PlayStation VR Requirements Suggest That You’ll Need Lots of Space
Sony released the official PlayStation VR requirements. While most of them aren’t surprising, it is confirmed that customers will need a significant amount of space (about sixty square feet) to use it.
To clarify what kind of area you’ll need for PlayStation VR, here’s an excerpt from a brochure and a picture below.
Limit your use of PS VR to within the Play Area. Clear an area larger than the Play Area of all obstacles before using PS VR and remain seated whenever possible. If the application requires you to stand while wearing the VR headset, follow the application instructions carefully, and maintain awareness of your surroundings.
This is one of the main reasons Take-Two CEO Strauss Zelnick thinks Virtual Reality will have troubles getting into houses, since not everyone can dedicate this much space. As for the actual requirements, you’ll need a PlayStation 4 and a PlayStation Camera (as we pointed out some time ago) to use PlayStation VR.
Some PS VR games will require a PlayStation Move controller, while the rest will be playable with the regular DualShock 4 controller. Furthermore, Sony confirmed that it’s completely possible to wear the device over glasses.
As you may know already, PS VR will display a 2D image on the TV so that friends and family around you can still watch the same content. This is called Social Screen and it has two modes: Mirroring mode allows the TV to output the same image as the VR headset, while Separate mode allows the player wearing the headset to enjoy co-op/versus gameplay with players watching the TV.
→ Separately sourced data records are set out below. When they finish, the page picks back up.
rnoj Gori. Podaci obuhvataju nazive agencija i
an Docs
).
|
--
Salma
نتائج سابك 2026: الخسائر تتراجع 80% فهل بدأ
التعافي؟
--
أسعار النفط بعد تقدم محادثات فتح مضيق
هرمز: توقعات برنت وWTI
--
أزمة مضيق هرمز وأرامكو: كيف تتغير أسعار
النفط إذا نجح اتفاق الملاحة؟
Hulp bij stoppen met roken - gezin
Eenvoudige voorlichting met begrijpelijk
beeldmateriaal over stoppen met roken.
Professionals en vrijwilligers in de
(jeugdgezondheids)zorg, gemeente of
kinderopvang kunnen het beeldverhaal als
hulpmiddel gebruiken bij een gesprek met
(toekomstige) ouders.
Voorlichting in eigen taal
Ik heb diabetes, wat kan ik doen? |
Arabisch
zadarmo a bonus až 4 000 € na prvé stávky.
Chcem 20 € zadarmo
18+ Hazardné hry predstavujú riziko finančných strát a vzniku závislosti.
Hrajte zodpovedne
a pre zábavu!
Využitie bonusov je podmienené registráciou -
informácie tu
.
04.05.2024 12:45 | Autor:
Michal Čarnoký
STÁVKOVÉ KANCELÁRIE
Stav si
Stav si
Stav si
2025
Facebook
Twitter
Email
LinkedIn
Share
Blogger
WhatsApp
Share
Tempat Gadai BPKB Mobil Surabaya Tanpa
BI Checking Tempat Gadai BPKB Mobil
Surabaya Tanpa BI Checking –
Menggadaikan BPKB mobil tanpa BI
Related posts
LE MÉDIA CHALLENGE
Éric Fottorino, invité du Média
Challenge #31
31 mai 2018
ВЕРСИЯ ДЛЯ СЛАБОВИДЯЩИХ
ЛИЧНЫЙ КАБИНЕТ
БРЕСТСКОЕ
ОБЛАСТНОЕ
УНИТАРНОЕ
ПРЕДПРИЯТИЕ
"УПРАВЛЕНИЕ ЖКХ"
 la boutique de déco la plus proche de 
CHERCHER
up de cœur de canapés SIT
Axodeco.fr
Playing VR games isn’t the only way to enjoy the device, anyway. With Cinematic Mode, content like 2D movies and games looks like it’s on a giant virtual screen; PlayStation VR can also be used to enjoy 360-degree photos and videos taken by devices such as an omnidirectional camera. One disclaimer is that Sony advises against allowing kids under the age of 12 to use the headset.
PlayStation VR is due to launch on October 13 worldwide, priced at $399 (though that doesn’t include the required camera). It features an 5.7 inch OLED panel with an RGB sub-pixel matrix resolution of 1080p (960 × 1080 × RGB per eye); there are actually three subpixels per pixel, unlike other VR displays, so it’s true RGB.